Galaxy Digital received its New York BitLicense from the state's Department of Financial Services in May 2026, clearing it for the full range of institutional crypto services in the US's largest financial market. When Galaxy received its BitLicense in May 2026, Novogratz framed the moment plainly: "New York is home to the deepest pool of institutional capital in the country, and digital assets are no longer sitting at the edge of those allocations."
What This Means Outside the United States
The $5 million floor makes this program inaccessible to the vast majority of crypto holders anywhere in the world, but its structural significance extends well beyond its client list.
In India, where on-chain transaction volume reached roughly $300 billion in the period from January through July 2025, a 30% flat capital gains tax and 1% tax deducted at source on all transactions make the kind of in-kind, tax-deferred conversion Morgan Stanley is offering especially relevant. The problem is that no equivalent exists domestically. SEBI has not approved any spot crypto ETF. The Reserve Bank of India remains opposed to crypto as an investment product. The regulatory situation reflects a three-way standoff involving SEBI, the RBI, and the Finance Ministry, none of which have reached a unified position. The Finance Ministry's active discussions ahead of the Union Budget 2026-27 represent the most significant open variable in how that deadlock resolves.
Indian high-net-worth individuals can access US-listed bitcoin ETFs through the Liberalised Remittance Scheme, which permits up to $250,000 in annual overseas investment, but they cannot participate in in-kind conversions or pledge those ETF shares as collateral within Indian banking infrastructure.
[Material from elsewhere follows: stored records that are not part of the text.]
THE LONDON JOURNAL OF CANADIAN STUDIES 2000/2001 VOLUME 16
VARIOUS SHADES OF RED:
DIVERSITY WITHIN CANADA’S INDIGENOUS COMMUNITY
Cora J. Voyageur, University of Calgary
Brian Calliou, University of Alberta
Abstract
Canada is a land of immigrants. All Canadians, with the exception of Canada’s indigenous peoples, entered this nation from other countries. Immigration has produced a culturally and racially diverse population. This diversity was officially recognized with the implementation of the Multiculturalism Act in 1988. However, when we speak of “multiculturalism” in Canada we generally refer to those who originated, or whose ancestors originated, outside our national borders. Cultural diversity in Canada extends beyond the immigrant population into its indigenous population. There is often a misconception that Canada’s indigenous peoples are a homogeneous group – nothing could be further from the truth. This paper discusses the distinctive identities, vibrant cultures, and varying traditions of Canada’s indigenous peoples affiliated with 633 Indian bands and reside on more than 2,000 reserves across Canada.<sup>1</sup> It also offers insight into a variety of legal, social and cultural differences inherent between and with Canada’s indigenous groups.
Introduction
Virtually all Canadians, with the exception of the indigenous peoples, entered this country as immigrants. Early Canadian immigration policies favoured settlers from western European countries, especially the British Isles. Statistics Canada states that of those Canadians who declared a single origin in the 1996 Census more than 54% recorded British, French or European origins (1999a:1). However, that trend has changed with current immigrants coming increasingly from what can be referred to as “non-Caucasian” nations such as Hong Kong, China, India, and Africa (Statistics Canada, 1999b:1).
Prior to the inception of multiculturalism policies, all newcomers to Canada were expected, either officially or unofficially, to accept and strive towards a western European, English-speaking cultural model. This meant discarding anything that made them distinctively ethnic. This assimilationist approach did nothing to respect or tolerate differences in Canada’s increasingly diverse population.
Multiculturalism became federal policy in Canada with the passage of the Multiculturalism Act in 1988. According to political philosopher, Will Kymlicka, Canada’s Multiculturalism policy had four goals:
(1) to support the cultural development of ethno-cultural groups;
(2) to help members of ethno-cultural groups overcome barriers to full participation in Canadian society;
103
Across Sub-Saharan Africa, on-chain volume reached $205 billion in the 12 months to June 2025, a 52% increase year over year. Nigeria formally recognized digital assets under its Investments and Securities Act 2025. Kenya signed its Virtual Asset Service Providers Bill into law in October 2025. South Africa classified crypto as a financial product in June 2023, and licensing by the Financial Sector Conduct Authority is now required for all crypto firms operating in the country. Mauritius holds the region's most advanced regulatory framework, built on its Virtual Assets and Initial Token Offerings Services Act of 2021, and is currently developing stablecoin guidance. None of these markets have approved a spot crypto ETF product, and none have institutional wealth management infrastructure comparable to Morgan Stanley's 16,000 advisors overseeing $9.3 trillion in client assets. Firms such as VALR, Yellow Card, and Chipper Cash represent the most plausible near-term conduits through which the kind of institutional infrastructure being built in New York might eventually reach African investors.
What Comes Next
The Morgan Stanley and Galaxy Digital program is less a product announcement than a signal about where institutional crypto is heading. The sequence matters: the SEC approved in-kind ETF mechanics, a major bank launched its own bitcoin fund, and now that infrastructure is being integrated into a lending framework.
Each step normalizes the use of crypto within conventional wealth management rails. Regulators in India, Nigeria, Kenya, and South Africa are constructing their own frameworks in real time. The architecture being built in New York is one version of what those frameworks may eventually need to accommodate.